WHAT IS BEING ASKED: The required output is the exact run of lines below that opens at the line with "4. Ополченцы говорят" and closes at the line with "конкретно — якобы, чтобы".

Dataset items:
Segment Open
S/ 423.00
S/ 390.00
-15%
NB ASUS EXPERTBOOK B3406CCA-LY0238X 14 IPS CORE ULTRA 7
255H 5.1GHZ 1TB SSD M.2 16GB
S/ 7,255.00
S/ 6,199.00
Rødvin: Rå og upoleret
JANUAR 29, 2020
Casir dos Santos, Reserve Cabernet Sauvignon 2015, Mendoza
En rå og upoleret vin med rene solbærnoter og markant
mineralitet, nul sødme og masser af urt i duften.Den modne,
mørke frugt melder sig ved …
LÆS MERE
Segment Closed
Segment Open
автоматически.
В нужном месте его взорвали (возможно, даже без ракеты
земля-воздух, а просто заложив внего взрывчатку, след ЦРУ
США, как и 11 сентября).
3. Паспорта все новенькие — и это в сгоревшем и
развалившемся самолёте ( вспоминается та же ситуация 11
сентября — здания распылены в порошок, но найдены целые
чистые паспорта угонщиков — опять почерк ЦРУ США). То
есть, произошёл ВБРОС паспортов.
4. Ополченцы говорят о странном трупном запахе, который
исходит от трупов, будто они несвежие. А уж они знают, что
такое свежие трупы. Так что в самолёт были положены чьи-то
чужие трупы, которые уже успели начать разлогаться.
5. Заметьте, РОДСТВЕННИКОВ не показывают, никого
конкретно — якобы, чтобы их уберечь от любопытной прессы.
Segment Closed
RESPONSE AREA:
4. Ополченцы говорят о странном трупном запахе, который
исходит от трупов, будто они несвежие. А уж они знают, что
такое свежие трупы. Так что в самолёт были положены чьи-то
чужие трупы, которые уже успели начать разлогаться.
5. Заметьте, РОДСТВЕННИКОВ не показывают, никого
конкретно — якобы, чтобы их уберечь от любопытной прессы.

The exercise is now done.